§ Source:
-- start --
Determination of Earth’s Magnetic field from satellite constellation missions

Résumé:

While measuring the magnetic field gradient tensor in space is a major
technical challenge, the importance of magnetic gradiometry has been
recognized already several decades. In the near future the Swarm satellite
mission will for the first time measure the East-West gradient of the
magnetic field, which contains valuable information on the North-South
oriented features of crustal magnetization. In particular, the East-West
gradient measurements will resolve much smaller crustal structure than
possible by an analysis of the usual field components at the same
altitude.Going beyond Swarm, we performed a simulation of a full magnetic
gradiometry mission, emphasizing on the benefits of measuring the full
gradient tensor in addition to the three field components. Using simulated
orbits from a low Earth-orbiting satellite, synthetic data of the magnetic
field vector and of the nine elements of the magnetic gradient tensor are
calculated using a given (input) magnetic field model, for the various field
contributions (in the core, lithosphere, magnetosphere, and ionosphere).
From these synthetic data we estimate field models using either the magnetic
vector field measurements only or full gradient observations, and compare
our model retrieval with the original (input) model. The results show
evidently that the retrieval of the lithospheric field when using gradient
observations is significantly better than the retrieval using only vector
field data.

This study shows qualitatively the scientific benefit of measurements of the
gradient tensor in space.
-- end --
§ Given instruction:
In the résumé about satellite magnetic measurements, which gradient of the magnetic field will the Swarm mission measure for the first time?

§ Data lines:
-- start --
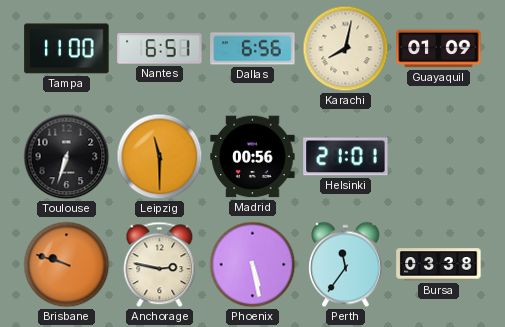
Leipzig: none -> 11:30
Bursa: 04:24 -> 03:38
-- end --
§ Solution to the exercise:
The East-West gradient.